**Written task**:
Find the word "APERTURE" in the listing below. Copy every line that has it.

**Records for processing**:
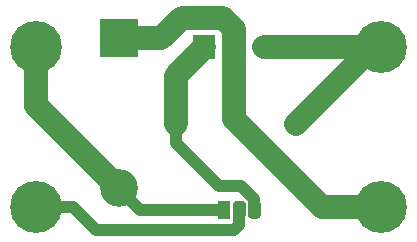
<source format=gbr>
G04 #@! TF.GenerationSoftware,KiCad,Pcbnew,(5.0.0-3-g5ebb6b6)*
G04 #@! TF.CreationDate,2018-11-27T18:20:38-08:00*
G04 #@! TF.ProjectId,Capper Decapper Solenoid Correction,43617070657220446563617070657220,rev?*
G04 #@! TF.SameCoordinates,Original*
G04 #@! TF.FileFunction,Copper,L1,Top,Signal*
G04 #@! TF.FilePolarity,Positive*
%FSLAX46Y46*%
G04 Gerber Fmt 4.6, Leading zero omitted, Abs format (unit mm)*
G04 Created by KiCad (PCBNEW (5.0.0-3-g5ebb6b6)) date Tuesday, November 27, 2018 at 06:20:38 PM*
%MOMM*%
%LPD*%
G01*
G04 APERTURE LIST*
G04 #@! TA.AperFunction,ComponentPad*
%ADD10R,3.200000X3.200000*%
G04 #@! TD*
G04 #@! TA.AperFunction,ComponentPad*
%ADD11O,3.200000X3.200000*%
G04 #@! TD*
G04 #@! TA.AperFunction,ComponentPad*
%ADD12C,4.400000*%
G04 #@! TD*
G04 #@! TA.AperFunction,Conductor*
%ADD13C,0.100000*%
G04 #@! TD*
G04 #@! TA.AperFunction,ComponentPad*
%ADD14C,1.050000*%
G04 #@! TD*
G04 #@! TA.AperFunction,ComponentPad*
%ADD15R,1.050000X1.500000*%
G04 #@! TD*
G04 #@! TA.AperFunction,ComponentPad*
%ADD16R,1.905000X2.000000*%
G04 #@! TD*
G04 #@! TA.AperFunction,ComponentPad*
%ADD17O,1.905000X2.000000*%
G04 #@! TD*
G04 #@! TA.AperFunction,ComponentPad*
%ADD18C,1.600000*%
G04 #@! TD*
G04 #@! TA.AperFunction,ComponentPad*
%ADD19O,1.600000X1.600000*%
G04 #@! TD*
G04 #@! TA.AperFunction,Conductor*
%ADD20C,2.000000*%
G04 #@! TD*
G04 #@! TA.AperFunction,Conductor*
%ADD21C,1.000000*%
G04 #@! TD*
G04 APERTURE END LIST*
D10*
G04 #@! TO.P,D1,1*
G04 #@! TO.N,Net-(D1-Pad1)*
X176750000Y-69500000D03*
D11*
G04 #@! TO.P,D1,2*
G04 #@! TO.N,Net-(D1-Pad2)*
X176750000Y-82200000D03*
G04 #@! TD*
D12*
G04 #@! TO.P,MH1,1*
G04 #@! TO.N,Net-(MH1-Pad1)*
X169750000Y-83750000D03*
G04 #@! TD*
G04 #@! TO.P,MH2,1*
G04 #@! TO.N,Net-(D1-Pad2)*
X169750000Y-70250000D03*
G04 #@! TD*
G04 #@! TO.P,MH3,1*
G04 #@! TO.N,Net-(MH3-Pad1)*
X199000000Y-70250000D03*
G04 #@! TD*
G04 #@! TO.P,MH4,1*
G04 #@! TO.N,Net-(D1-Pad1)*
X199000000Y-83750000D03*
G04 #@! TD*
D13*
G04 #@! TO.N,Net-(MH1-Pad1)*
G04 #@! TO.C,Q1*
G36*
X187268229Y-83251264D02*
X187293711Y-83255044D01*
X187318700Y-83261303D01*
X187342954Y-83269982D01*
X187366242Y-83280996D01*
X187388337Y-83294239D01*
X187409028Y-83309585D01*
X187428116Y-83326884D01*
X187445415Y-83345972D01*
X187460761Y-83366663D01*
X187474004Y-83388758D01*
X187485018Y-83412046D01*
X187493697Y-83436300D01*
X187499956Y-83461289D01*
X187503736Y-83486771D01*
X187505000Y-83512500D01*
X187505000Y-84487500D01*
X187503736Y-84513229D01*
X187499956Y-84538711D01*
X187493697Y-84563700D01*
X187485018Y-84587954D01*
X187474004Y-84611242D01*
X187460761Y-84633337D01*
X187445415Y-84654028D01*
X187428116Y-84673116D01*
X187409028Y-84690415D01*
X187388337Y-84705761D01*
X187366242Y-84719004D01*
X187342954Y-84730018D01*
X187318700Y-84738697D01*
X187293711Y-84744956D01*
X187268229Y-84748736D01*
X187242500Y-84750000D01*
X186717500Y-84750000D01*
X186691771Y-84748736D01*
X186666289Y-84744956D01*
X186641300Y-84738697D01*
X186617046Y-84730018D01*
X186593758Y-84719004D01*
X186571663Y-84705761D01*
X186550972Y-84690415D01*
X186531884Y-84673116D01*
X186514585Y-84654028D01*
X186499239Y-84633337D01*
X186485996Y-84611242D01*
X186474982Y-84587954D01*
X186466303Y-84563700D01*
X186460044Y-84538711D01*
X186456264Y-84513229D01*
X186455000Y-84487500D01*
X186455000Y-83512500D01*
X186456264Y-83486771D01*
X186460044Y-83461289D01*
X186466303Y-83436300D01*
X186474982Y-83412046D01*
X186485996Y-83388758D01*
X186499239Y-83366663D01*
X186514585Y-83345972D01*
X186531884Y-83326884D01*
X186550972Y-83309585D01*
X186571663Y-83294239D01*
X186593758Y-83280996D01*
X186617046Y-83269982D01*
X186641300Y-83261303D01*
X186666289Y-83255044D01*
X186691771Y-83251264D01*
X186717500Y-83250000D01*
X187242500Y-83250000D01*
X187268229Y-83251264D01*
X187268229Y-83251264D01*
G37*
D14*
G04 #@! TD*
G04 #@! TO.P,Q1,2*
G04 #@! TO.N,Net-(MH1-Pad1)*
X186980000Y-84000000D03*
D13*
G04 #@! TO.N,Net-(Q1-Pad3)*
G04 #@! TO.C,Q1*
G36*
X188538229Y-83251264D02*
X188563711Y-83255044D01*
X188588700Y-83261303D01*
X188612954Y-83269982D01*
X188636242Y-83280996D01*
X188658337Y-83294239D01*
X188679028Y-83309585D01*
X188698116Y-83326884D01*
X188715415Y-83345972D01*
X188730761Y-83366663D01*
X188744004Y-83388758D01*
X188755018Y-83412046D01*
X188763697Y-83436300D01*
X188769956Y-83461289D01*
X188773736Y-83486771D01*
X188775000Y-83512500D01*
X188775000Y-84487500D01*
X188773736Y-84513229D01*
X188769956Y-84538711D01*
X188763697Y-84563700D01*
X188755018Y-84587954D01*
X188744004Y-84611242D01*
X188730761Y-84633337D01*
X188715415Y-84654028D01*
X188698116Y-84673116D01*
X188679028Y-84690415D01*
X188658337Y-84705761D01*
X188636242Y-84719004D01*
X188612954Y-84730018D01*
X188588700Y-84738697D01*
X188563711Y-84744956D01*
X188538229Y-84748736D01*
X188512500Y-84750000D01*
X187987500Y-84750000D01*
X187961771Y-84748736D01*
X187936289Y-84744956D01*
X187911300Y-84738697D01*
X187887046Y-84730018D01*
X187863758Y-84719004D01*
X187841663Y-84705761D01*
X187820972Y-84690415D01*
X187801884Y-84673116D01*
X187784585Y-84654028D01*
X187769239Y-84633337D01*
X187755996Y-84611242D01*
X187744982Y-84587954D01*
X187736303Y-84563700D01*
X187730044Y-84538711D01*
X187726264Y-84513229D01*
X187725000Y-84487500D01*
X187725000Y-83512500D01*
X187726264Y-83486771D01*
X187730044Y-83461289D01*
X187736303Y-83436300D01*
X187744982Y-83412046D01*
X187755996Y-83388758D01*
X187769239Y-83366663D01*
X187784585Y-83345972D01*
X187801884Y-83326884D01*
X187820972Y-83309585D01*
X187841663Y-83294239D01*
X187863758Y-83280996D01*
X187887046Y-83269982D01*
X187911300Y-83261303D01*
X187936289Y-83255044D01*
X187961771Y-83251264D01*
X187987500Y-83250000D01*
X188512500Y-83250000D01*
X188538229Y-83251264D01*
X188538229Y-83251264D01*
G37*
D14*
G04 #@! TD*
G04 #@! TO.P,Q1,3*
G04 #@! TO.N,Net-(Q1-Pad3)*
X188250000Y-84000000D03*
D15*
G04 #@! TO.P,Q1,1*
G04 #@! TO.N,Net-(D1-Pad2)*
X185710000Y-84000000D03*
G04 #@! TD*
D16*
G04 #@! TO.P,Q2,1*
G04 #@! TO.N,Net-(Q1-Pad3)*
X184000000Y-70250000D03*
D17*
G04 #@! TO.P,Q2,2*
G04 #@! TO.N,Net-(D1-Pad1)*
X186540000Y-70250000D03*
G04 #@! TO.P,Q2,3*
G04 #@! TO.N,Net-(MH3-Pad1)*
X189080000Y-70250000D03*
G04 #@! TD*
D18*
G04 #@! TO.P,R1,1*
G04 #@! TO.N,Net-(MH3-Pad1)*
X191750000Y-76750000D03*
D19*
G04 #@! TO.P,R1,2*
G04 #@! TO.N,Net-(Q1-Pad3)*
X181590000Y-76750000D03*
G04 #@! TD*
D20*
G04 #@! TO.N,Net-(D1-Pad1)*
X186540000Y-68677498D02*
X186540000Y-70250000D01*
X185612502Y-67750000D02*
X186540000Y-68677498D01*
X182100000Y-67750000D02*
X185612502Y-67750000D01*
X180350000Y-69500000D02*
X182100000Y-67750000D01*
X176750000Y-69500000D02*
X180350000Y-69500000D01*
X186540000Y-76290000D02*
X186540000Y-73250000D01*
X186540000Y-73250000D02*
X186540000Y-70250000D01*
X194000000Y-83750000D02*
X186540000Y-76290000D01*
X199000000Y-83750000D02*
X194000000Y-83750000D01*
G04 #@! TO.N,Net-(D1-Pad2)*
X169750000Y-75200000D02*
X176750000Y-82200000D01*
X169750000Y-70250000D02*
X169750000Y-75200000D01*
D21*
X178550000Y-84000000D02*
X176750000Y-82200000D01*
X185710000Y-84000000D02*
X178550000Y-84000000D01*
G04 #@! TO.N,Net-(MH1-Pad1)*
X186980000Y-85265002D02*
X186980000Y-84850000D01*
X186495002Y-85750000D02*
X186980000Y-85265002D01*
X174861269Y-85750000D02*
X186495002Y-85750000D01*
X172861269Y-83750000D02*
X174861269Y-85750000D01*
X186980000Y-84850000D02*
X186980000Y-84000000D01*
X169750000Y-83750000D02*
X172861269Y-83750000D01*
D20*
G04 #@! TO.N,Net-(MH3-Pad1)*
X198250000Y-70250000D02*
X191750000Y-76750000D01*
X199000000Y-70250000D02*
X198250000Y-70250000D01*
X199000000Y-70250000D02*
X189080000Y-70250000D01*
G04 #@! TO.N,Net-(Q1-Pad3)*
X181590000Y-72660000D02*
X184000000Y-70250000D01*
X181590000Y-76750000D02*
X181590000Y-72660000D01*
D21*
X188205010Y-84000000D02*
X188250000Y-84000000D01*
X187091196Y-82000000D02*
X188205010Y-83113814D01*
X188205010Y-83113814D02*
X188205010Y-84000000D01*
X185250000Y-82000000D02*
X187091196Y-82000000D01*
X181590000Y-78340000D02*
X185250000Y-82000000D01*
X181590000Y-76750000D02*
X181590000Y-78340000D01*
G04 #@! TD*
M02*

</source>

**Reply to the exercise**:
G04 APERTURE LIST*
G04 APERTURE END LIST*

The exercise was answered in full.